**WORK INSTRUCTION:** The entries below should be transcribed exactly, every one of them.

[Saved entries]
_ _ _ _ _ _ _

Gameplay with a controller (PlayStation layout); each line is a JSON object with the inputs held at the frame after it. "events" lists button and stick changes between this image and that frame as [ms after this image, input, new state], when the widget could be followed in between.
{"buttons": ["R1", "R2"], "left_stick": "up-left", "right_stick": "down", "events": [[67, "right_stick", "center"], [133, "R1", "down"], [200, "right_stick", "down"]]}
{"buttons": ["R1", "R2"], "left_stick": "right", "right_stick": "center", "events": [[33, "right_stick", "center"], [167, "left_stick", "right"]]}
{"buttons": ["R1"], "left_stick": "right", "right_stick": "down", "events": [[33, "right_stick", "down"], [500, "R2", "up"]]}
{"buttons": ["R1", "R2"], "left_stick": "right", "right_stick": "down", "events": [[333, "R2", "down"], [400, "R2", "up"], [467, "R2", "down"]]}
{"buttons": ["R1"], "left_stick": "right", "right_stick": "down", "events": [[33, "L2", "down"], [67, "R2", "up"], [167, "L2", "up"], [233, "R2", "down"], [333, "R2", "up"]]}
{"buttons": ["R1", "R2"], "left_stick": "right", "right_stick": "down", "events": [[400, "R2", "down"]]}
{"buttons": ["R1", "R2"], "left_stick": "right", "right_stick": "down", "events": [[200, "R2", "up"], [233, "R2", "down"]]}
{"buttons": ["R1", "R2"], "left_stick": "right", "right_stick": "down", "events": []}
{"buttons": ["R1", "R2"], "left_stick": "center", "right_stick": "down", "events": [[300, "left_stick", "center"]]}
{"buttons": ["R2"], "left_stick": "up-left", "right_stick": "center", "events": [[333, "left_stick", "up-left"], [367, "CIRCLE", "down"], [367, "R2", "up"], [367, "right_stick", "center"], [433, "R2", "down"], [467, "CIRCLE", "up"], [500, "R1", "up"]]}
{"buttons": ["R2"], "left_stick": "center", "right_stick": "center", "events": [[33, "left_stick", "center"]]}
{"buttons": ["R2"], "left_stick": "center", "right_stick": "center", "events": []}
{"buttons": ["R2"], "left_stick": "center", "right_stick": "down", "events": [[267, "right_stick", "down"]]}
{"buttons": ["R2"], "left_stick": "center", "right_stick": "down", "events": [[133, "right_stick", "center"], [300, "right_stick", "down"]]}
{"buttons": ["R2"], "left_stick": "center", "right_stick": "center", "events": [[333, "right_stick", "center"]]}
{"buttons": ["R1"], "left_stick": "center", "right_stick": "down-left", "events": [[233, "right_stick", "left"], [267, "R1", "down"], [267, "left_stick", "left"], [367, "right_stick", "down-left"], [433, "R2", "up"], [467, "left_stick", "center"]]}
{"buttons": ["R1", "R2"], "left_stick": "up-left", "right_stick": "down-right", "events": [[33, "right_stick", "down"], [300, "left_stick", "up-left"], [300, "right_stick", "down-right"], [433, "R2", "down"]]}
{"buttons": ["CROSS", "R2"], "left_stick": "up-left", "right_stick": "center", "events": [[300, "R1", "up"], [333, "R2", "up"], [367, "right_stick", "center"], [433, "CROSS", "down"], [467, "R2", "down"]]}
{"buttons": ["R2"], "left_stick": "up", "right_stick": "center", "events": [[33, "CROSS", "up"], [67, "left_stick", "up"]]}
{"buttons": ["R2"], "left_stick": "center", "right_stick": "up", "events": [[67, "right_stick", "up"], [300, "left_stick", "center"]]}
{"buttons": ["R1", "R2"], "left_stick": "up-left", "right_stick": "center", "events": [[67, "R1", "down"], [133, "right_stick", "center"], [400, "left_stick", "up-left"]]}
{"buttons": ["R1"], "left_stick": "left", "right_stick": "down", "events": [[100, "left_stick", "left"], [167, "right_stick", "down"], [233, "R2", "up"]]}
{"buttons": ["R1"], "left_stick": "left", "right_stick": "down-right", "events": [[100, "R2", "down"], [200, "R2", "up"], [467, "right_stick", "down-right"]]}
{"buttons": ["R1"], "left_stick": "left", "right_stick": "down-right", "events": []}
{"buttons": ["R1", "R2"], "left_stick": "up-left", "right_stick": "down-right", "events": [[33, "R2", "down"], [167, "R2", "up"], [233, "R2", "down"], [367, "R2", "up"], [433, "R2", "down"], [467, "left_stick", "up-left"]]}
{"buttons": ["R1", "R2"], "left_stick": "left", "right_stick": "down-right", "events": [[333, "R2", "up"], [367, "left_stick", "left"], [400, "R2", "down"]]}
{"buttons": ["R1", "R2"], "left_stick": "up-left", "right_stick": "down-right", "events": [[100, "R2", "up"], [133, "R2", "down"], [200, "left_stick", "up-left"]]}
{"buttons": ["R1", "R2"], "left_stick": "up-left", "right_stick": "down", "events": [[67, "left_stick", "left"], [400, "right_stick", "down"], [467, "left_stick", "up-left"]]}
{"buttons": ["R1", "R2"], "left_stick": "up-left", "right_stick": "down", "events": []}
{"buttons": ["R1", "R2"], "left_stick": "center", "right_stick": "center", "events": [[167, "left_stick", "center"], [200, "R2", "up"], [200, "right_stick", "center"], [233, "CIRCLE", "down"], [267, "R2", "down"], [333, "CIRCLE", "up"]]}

_ _ _ _ _ _ _

**YOUR SOLUTION:**
Gameplay with a controller (PlayStation layout); each line is a JSON object with the inputs held at the frame after it. "events" lists button and stick changes between this image and that frame as [ms after this image, input, new state], when the widget could be followed in between.
{"buttons": ["R1", "R2"], "left_stick": "up-left", "right_stick": "down", "events": [[67, "right_stick", "center"], [133, "R1", "down"], [200, "right_stick", "down"]]}
{"buttons": ["R1", "R2"], "left_stick": "right", "right_stick": "center", "events": [[33, "right_stick", "center"], [167, "left_stick", "right"]]}
{"buttons": ["R1"], "left_stick": "right", "right_stick": "down", "events": [[33, "right_stick", "down"], [500, "R2", "up"]]}
{"buttons": ["R1", "R2"], "left_stick": "right", "right_stick": "down", "events": [[333, "R2", "down"], [400, "R2", "up"], [467, "R2", "down"]]}
{"buttons": ["R1"], "left_stick": "right", "right_stick": "down", "events": [[33, "L2", "down"], [67, "R2", "up"], [167, "L2", "up"], [233, "R2", "down"], [333, "R2", "up"]]}
{"buttons": ["R1", "R2"], "left_stick": "right", "right_stick": "down", "events": [[400, "R2", "down"]]}
{"buttons": ["R1", "R2"], "left_stick": "right", "right_stick": "down", "events": [[200, "R2", "up"], [233, "R2", "down"]]}
{"buttons": ["R1", "R2"], "left_stick": "right", "right_stick": "down", "events": []}
{"buttons": ["R1", "R2"], "left_stick": "center", "right_stick": "down", "events": [[300, "left_stick", "center"]]}
{"buttons": ["R2"], "left_stick": "up-left", "right_stick": "center", "events": [[333, "left_stick", "up-left"], [367, "CIRCLE", "down"], [367, "R2", "up"], [367, "right_stick", "center"], [433, "R2", "down"], [467, "CIRCLE", "up"], [500, "R1", "up"]]}
{"buttons": ["R2"], "left_stick": "center", "right_stick": "center", "events": [[33, "left_stick", "center"]]}
{"buttons": ["R2"], "left_stick": "center", "right_stick": "center", "events": []}
{"buttons": ["R2"], "left_stick": "center", "right_stick": "down", "events": [[267, "right_stick", "down"]]}
{"buttons": ["R2"], "left_stick": "center", "right_stick": "down", "events": [[133, "right_stick", "center"], [300, "right_stick", "down"]]}
{"buttons": ["R2"], "left_stick": "center", "right_stick": "center", "events": [[333, "right_stick", "center"]]}
{"buttons": ["R1"], "left_stick": "center", "right_stick": "down-left", "events": [[233, "right_stick", "left"], [267, "R1", "down"], [267, "left_stick", "left"], [367, "right_stick", "down-left"], [433, "R2", "up"], [467, "left_stick", "center"]]}
{"buttons": ["R1", "R2"], "left_stick": "up-left", "right_stick": "down-right", "events": [[33, "right_stick", "down"], [300, "left_stick", "up-left"], [300, "right_stick", "down-right"], [433, "R2", "down"]]}
{"buttons": ["CROSS", "R2"], "left_stick": "up-left", "right_stick": "center", "events": [[300, "R1", "up"], [333, "R2", "up"], [367, "right_stick", "center"], [433, "CROSS", "down"], [467, "R2", "down"]]}
{"buttons": ["R2"], "left_stick": "up", "right_stick": "center", "events": [[33, "CROSS", "up"], [67, "left_stick", "up"]]}
{"buttons": ["R2"], "left_stick": "center", "right_stick": "up", "events": [[67, "right_stick", "up"], [300, "left_stick", "center"]]}
{"buttons": ["R1", "R2"], "left_stick": "up-left", "right_stick": "center", "events": [[67, "R1", "down"], [133, "right_stick", "center"], [400, "left_stick", "up-left"]]}
{"buttons": ["R1"], "left_stick": "left", "right_stick": "down", "events": [[100, "left_stick", "left"], [167, "right_stick", "down"], [233, "R2", "up"]]}
{"buttons": ["R1"], "left_stick": "left", "right_stick": "down-right", "events": [[100, "R2", "down"], [200, "R2", "up"], [467, "right_stick", "down-right"]]}
{"buttons": ["R1"], "left_stick": "left", "right_stick": "down-right", "events": []}
{"buttons": ["R1", "R2"], "left_stick": "up-left", "right_stick": "down-right", "events": [[33, "R2", "down"], [167, "R2", "up"], [233, "R2", "down"], [367, "R2", "up"], [433, "R2", "down"], [467, "left_stick", "up-left"]]}
{"buttons": ["R1", "R2"], "left_stick": "left", "right_stick": "down-right", "events": [[333, "R2", "up"], [367, "left_stick", "left"], [400, "R2", "down"]]}
{"buttons": ["R1", "R2"], "left_stick": "up-left", "right_stick": "down-right", "events": [[100, "R2", "up"], [133, "R2", "down"], [200, "left_stick", "up-left"]]}
{"buttons": ["R1", "R2"], "left_stick": "up-left", "right_stick": "down", "events": [[67, "left_stick", "left"], [400, "right_stick", "down"], [467, "left_stick", "up-left"]]}
{"buttons": ["R1", "R2"], "left_stick": "up-left", "right_stick": "down", "events": []}
{"buttons": ["R1", "R2"], "left_stick": "center", "right_stick": "center", "events": [[167, "left_stick", "center"], [200, "R2", "up"], [200, "right_stick", "center"], [233, "CIRCLE", "down"], [267, "R2", "down"], [333, "CIRCLE", "up"]]}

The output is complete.